Sunday, 6 May 2012

MTECHTIPS

MTECHTIPS:-Technical Snapshot & Market Snapshot:

Nifty futures closed negative at 5097.95 levels. Nifty future saw increase in open interest by 2.33% with a fall in price by 1.96%. Market witnessed sustained selling pressure across the board except Health Care sector stocks. Selling pressure was mainly seen in Capital Goods, Banking, Metal, PSU, Realty, Power, Consumer Durables, Auto, Oil & Gas, FMCG and IT sector stocks. Nifty May future closed at premium of 11 points as compared to premium of 11 points of previous trading session. The market turnover increased by 39.89% in terms of number of contracts traded vis-à-vis previous trading day whereas in terms of rupees increased by 37.87%. Now if Nifty future sustains below immediate support of 5000 levels (where maximum Put OI intact for May series) then selling pressure may get intensified towards 4950-4920 levels. Whereas on upside if it sustains above 5100 levels then only some short covering activities may be seen towards 5150 levels.The Nifty futures  dipped sharply on Friday to  close the week on a declining note below the crucial levels of 5150. Some concerns in the euro zone also contributed to the weakness in Indian stocks. Investors are awaiting the election results of France and Greece over the  weekend that is considered to be key to the continuity of the ongoing fiscal tightening in the euro zone and stability in the region.The upside for the benchmark gauges was capped since a HSBC survey indicated that India's manufacturing sector inched up in April, supported by rising order books, but slower output growth and rising price pressures dampened sentiment.

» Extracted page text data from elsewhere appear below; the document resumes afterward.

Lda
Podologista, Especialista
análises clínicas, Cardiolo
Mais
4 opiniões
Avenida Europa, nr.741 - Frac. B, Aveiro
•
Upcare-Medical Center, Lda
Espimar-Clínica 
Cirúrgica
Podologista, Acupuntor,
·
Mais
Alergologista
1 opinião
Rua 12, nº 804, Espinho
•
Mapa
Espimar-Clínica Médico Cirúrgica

Also, another data showed growth in India’s eight core industries' slowed down to 2% in March as against 6.5% in the same month last year reflecting a slowdown in the economy. The Indian rupee breached the 53 mark against the US dollar to reach the lowest levels in around four months on sustained American greenback demand which undermined market mood and raised concerns over slowing economic activity and drying inflows from foreign funds. Market men were also seen squaring off hefty positions from the rate sensitive Automobile counter, which plunged over one and half a percent after heavyweights like Maruti and Tata Motors reported disappointing monthly sales numbers. Power sector remained another laggard in the session as it went home with over a percent cut after majors like Tata Power and NTPC suffered heavy pounding.